Work task A - Could you set down, word for word, the part of the GeoCAT contributing guide below that falls between "Since you will" and "(e.g. plotting examples)", inclusive?
Work task B - Which ways to contribute does the GeoCAT contributing guide below list?

Contributing

Introduction

Thank you for your interest in contributing to the GeoCAT project. GeoCAT is made up of a very small amount of developers, tasked with supporting more than one project, so we rely on outside contributions to help keep the project moving forward.

The guidelines below help to ensure that the developers and outside collaborators remain on the same page regarding contributions.

Source Code

The source code is available on GitHub:

Git Flow

This project follows the GitFlow Workflow, which you can read about here if it is new to you:

https://leanpub.com/git-flow/read

For external contributors, this isn’t important, other than making you aware that when you first clone the repository, you will be on the develop branch, which is what you should use for your development.

Since you will be submitting pull requests for your contributions, you don’t really need to know much about GitFlow, other than making sure that you are not developing off of the master branch.

Ways to Contribute

Users are encouraged to contribute various ways. This includes:

  • Submitting a bug report
  • Submitting bug fixes
  • Submitting new Fortran computational routines
  • Submitting new Python computational routines
  • Submitting fully wrapped computational routines
  • Fixing documentation errors
  • Creating new examples in the documentation (e.g. plotting examples)

Provided information -
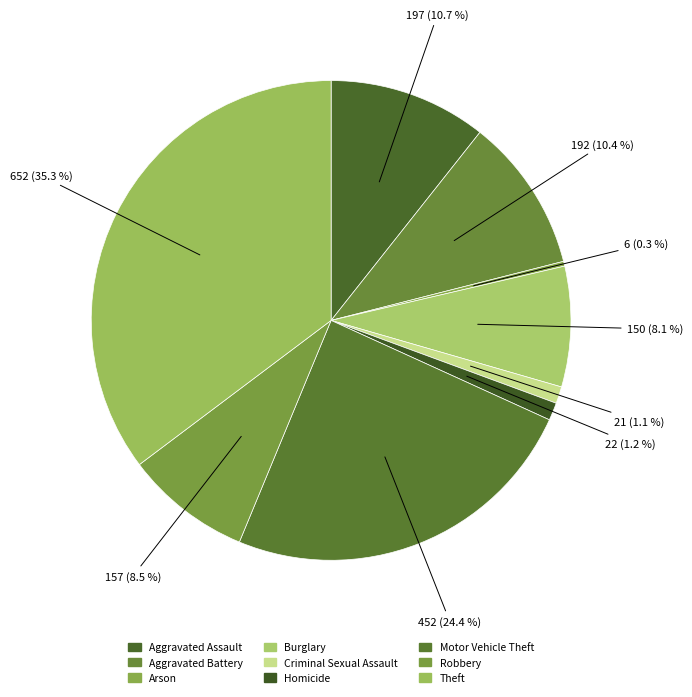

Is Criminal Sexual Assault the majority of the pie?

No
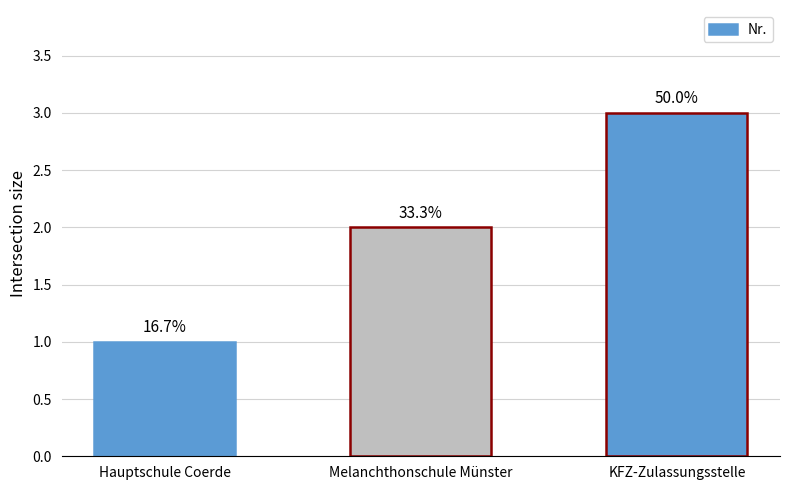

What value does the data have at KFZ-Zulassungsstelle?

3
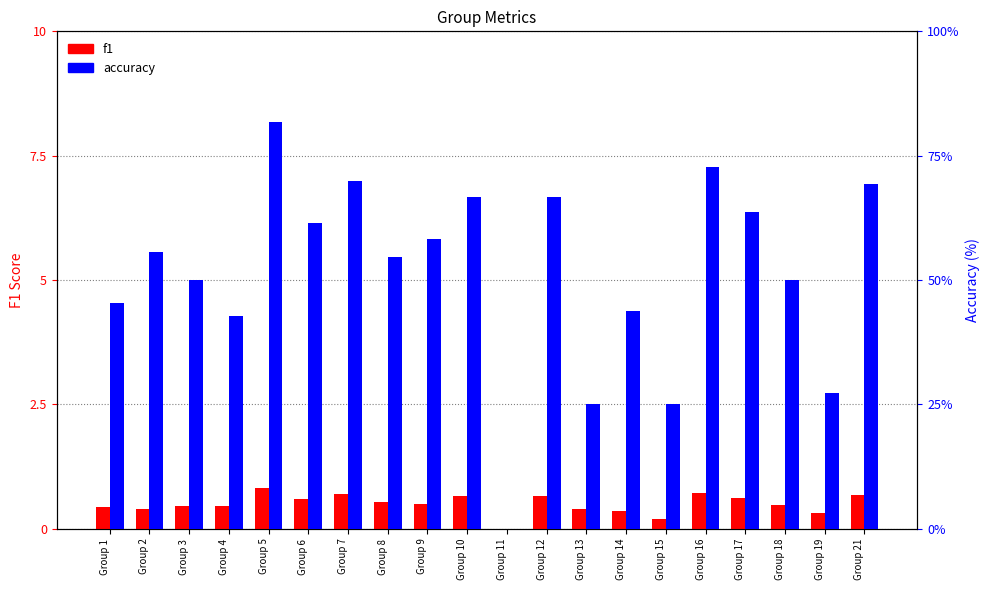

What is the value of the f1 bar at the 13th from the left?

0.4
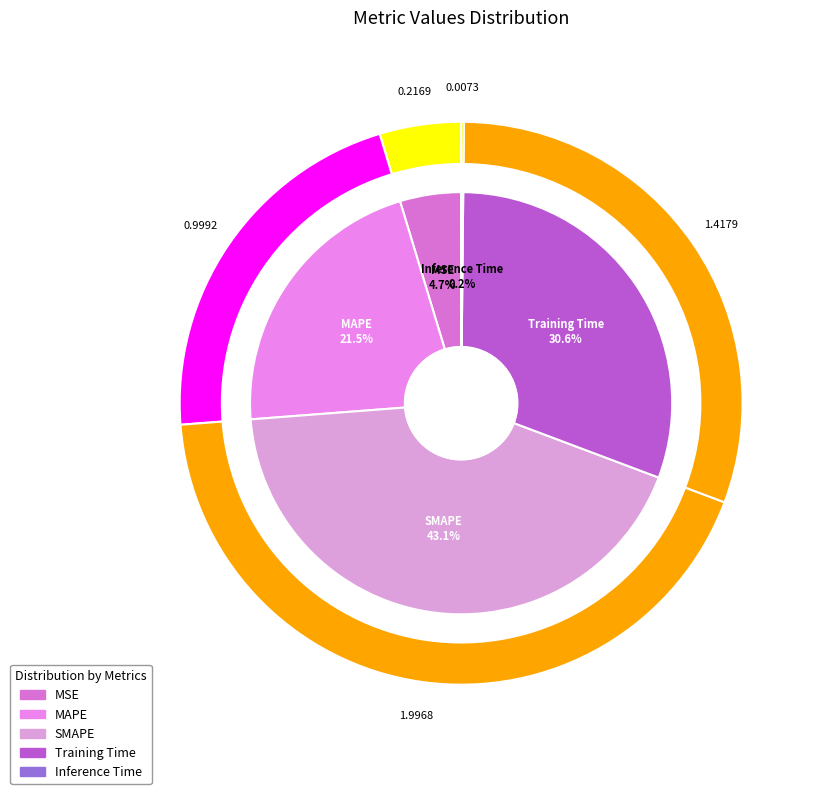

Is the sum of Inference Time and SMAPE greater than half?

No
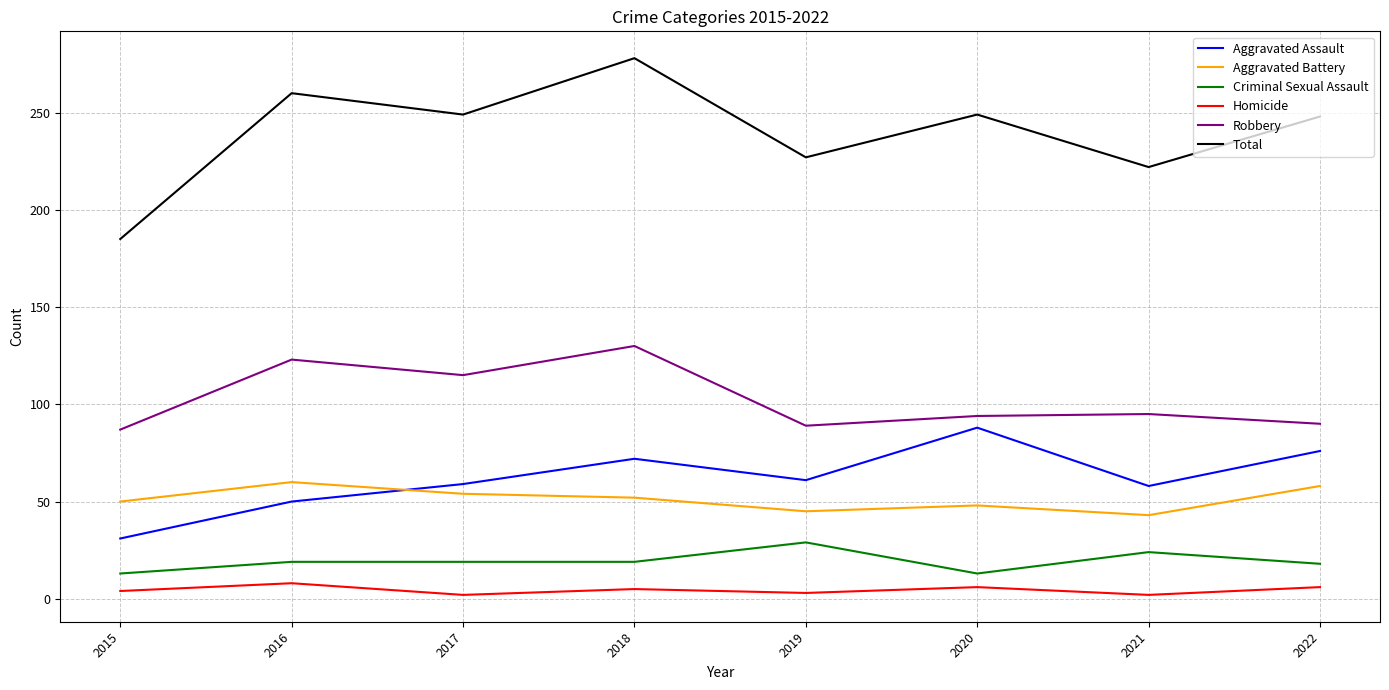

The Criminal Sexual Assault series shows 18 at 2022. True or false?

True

Task result A -
Since you will be submitting pull requests for your contributions, you don’t really need to know much about GitFlow, other than making sure that you are not developing off of the master branch.

Ways to Contribute

Users are encouraged to contribute various ways. This includes:

  • Submitting a bug report
  • Submitting bug fixes
  • Submitting new Fortran computational routines
  • Submitting new Python computational routines
  • Submitting fully wrapped computational routines
  • Fixing documentation errors
  • Creating new examples in the documentation (e.g. plotting examples)

Task result B -
- Submitting a bug report
- Submitting bug fixes
- Submitting new Fortran computational routines
- Submitting new Python computational routines
- Submitting fully wrapped computational routines
- Fixing documentation errors
- Creating new examples in the documentation (e.g. plotting examples)